Texas state Rep. James Talarico, the Austin Democrat and seminarian who appeared as a Harris surrogate on recent Evangelicals for Harris and Christians for Kamala calls, suggested Harris and her running mate, Minnesota Gov. Tim Walz, could do more to woo this voting bloc.
“We have a once-in-a-generation opportunity to bring more white Christians, and in particular, white evangelicals, into our pro-democracy coalition,” Talarico said. “Just not voting for Trump is not enough for me. I want them to feel that they have a place in our party and in our coalition.”
Asked about potential erosion among evangelicals, a spokesperson for Trump’s campaign pointed to his Believers for Trump coalition, citing the endorsement of 1,000 pastors and its 2,000 church captains aimed at getting their fellow parishioners to the polls.
“We’re confident that when evangelicals who love God and family and country are faced with a binary choice of voting for President Trump who stood strongly for religious freedom and life and liberty in his first term versus radical Kamala Harris who is a dangerous liberal and supports abortion after birth,” said Trump spokesperson Karoline Leavitt. “We are confident those voters are going to turn out in historic numbers for President Trump.”
Some Trump boosters believe the contrast with Harris, who supports codifying Roe at the federal level and is a vocal proponent of abortion rights, is enough to get rank-and-file white evangelicals out to the polls. They argue it’s an easier distinction to paint with Harris as the Democratic nominee than it was with Biden, a devout Catholic who has been long uncomfortable with even uttering the word “abortion.”
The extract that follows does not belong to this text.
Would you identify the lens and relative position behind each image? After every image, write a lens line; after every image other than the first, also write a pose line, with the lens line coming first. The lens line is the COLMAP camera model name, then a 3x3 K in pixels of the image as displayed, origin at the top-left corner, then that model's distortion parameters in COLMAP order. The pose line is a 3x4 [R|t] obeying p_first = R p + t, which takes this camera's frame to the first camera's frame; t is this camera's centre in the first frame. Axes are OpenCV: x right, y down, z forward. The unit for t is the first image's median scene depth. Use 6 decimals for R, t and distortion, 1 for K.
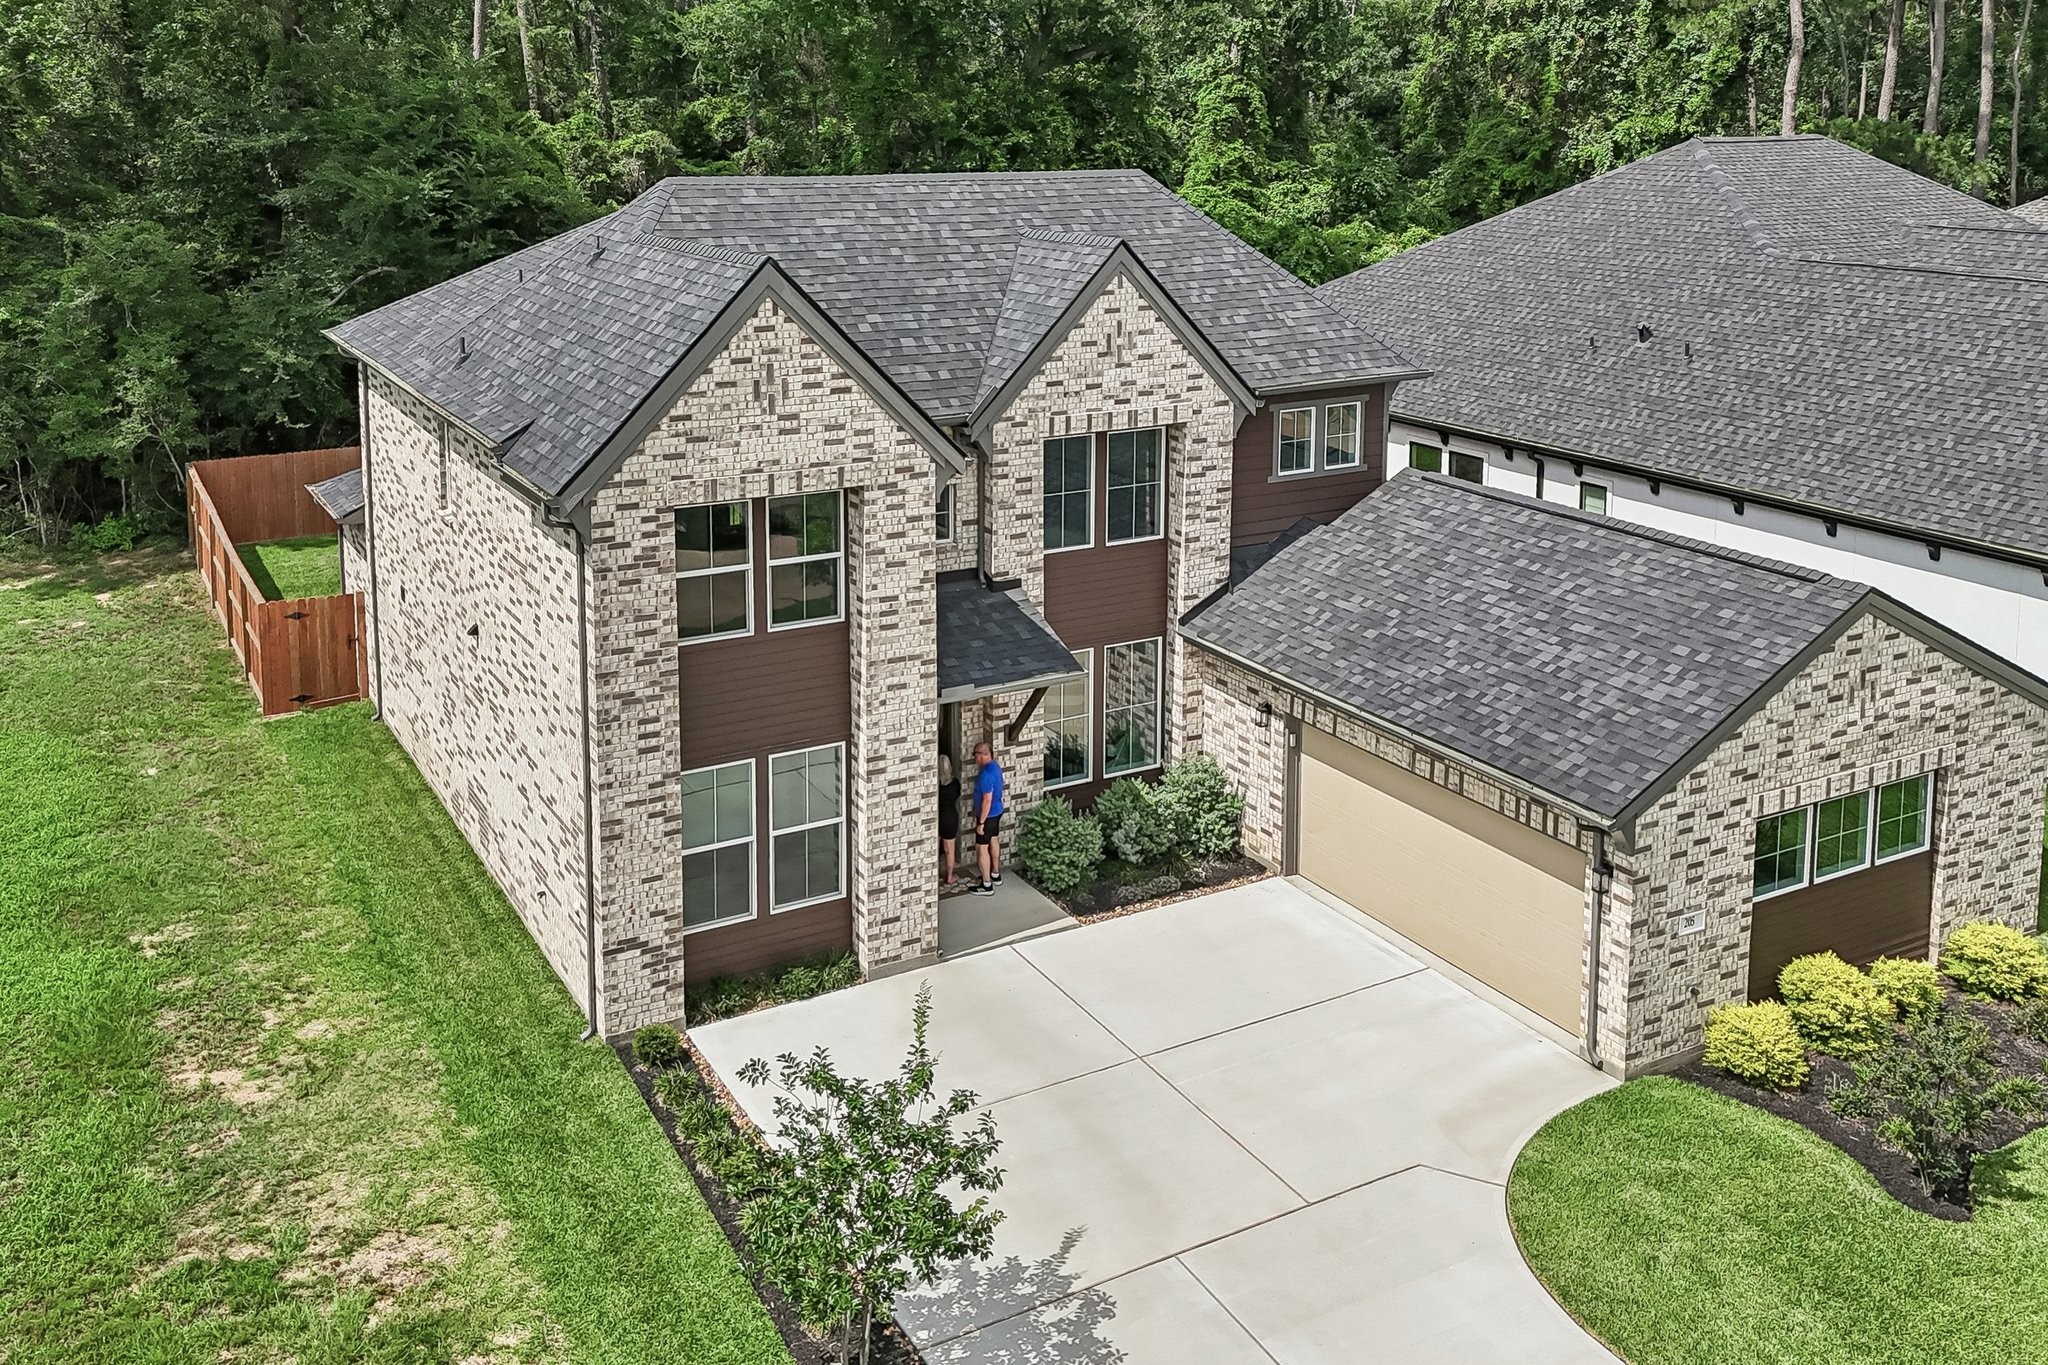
lens RADIAL K [[1709.9, 0, 1025.5], [0, 1709.9, 682.9], [0, 0, 1]] dist [0.063952, -0.061565]
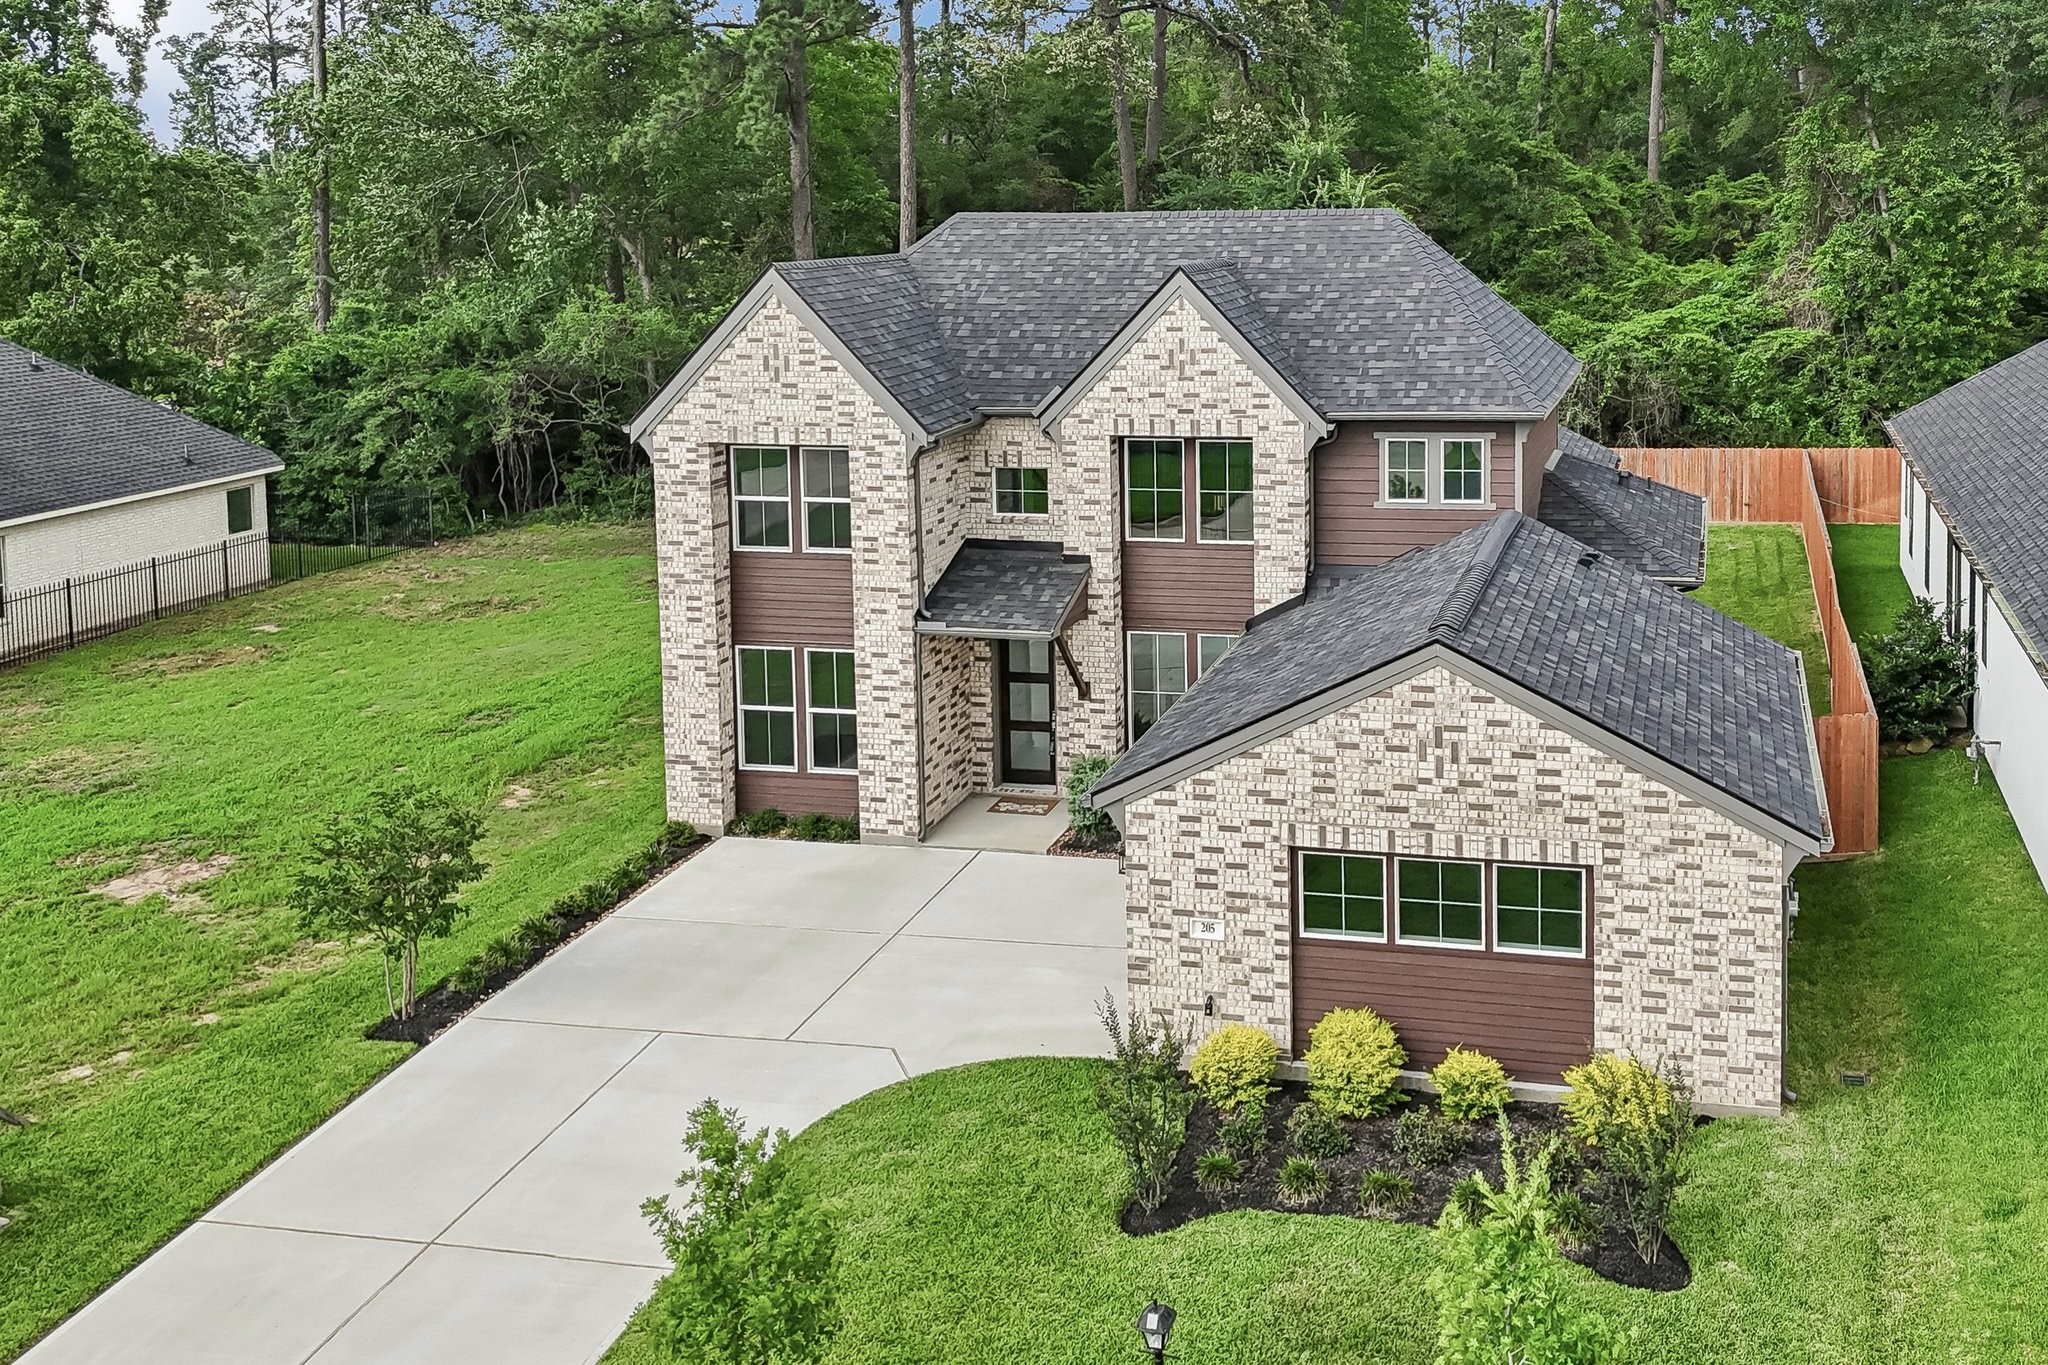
lens RADIAL K [[1594.5, 0, 1024.2], [0, 1594.5, 679.4], [0, 0, 1]] dist [0.050869, 0.000618]
pose [[0.768238, 0.184497, -0.613002, 0.776280], [-0.194428, 0.979582, 0.051163, -0.030887], [0.609925, 0.079880, 0.788423, 0.153891]]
“Kamala Harris is not only comfortable with that, but it seems to be in her wheelhouse,” said Ralph Reed, a Trump ally and chair of the Faith and Freedom Coalition, which plans to send 30 million pieces of voter education mail, distribute millions of voter guides to 113,000 churches and knock on 10 million doors “to make sure that these voters of faith are up to speed on that contrast” between Harris and Trump on abortion.
Harris’ “extreme” abortion position “does not play among evangelical voters, but even more importantly it doesn’t play among blue collar, ethnic Roman Catholic voters in the upper Midwest who are likely to decide the outcome of this election,” he added, saying that Trump should focus on talking about the economy, the border and foreign policy.
And many Republican strategists believe that for whatever hand-wringing evangelical voters are experiencing now, they are still likely to turn out to the polls en masse for Trump in November. Polling from Fox News at this same point in 2020 showed a similar level of evangelical support the former president has today, an indication that Trump still has time to persuade them.
“Evangelical voters here and probably across the Sun Belt and the country are looking at some of these positions and statements that Donald Trump is making with a raised eyebrow,” said Stephen Lawson, a Republican strategist in Georgia, where more than a third percent of the population identifies as evangelical Protestants. “But at the end of the day, I just think those folks are probably going to come home for him.”